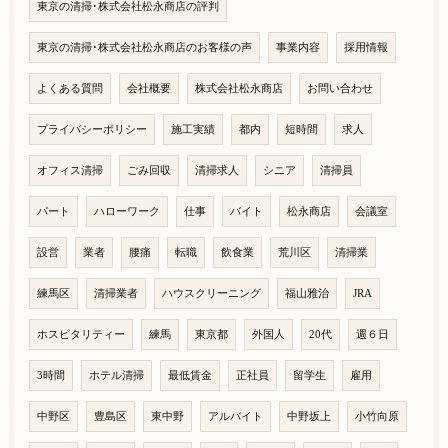
東京の清掃･株式会社松永商店の評判
東京の清掃･株式会社松永商店のお客様の声
事業内容
採用情報
よくある質問
会社概要
株式会社松永商店
お問い合わせ
プライバシーポリシー
施工実績
都内
短時間
求人
オフィス清掃
ごみ回収
清掃求人
シニア
清掃員
パート
ハローワーク
仕事
バイト
松永商店
会議室
設営
業者
腰痛
転職
飲食業
荒川区
清掃業
練馬区
清掃業者
ハウスクリーニング
福山雅治
JRA
ホスピタリティー
練馬
東京都
外国人
20代
週６日
3時間
ホテル清掃
最低賃金
正社員
留学生
雇用
中野区
豊島区
東中野
アルバイト
中野坂上
小竹向原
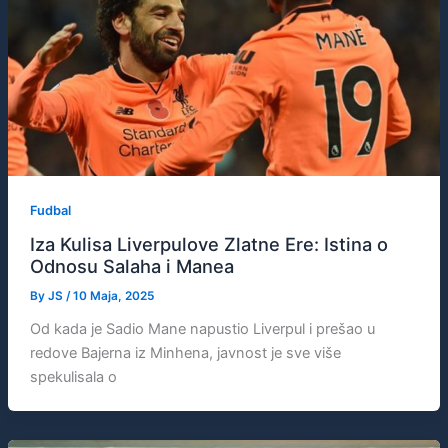
Fudbal
Iza Kulisa Liverpulove Zlatne Ere: Istina o
Odnosu Salaha i Manea
By
JS
/
10 Maja, 2025
Od kada je Sadio Mane napustio Liverpul i prešao u
redove Bajerna iz Minhena, javnost je sve više
spekulisala o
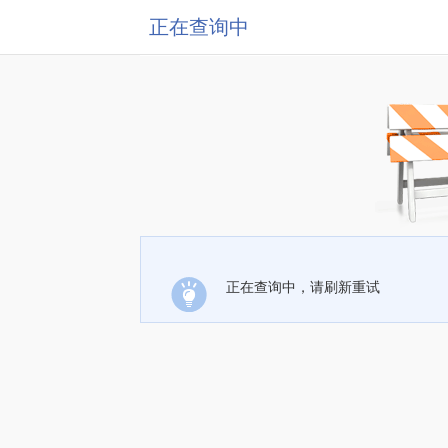
正在查询中
正在查询中，请刷新重试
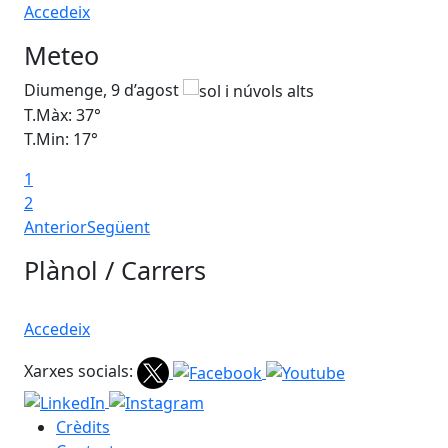
Accedeix
Meteo
Diumenge, 9 d’agost
Dil
T.Màx: 37°
T.M
T.Min: 17°
T.M
1
Ta
2
Anterior
Següent
Plànol / Carrers
Accedeix
Xarxes socials:
Crèdits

========================================

- **Job**: Copy out the text of every item above, using "Entra" in place of each "Accedeix" and changing nothing else. Leave out the pictures.

- **Solution to this exercise**:
東京の清掃･株式会社松永商店の評判
東京の清掃･株式会社松永商店のお客様の声
事業内容
採用情報
よくある質問
会社概要
株式会社松永商店
お問い合わせ
プライバシーポリシー
施工実績
都内
短時間
求人
オフィス清掃
ごみ回収
清掃求人
シニア
清掃員
パート
ハローワーク
仕事
バイト
松永商店
会議室
設営
業者
腰痛
転職
飲食業
荒川区
清掃業
練馬区
清掃業者
ハウスクリーニング
福山雅治
JRA
ホスピタリティー
練馬
東京都
外国人
20代
週６日
3時間
ホテル清掃
最低賃金
正社員
留学生
雇用
中野区
豊島区
東中野
アルバイト
中野坂上
小竹向原
Fudbal
Iza Kulisa Liverpulove Zlatne Ere: Istina o
Odnosu Salaha i Manea
By
JS
/
10 Maja, 2025
Od kada je Sadio Mane napustio Liverpul i prešao u
redove Bajerna iz Minhena, javnost je sve više
spekulisala o
正在查询中
正在查询中，请刷新重试
Entra
Meteo
Diumenge, 9 d’agost
Dil
T.Màx: 37°
T.M
T.Min: 17°
T.M
1
Ta
2
Anterior
Següent
Plànol / Carrers
Entra
Xarxes socials:
Crèdits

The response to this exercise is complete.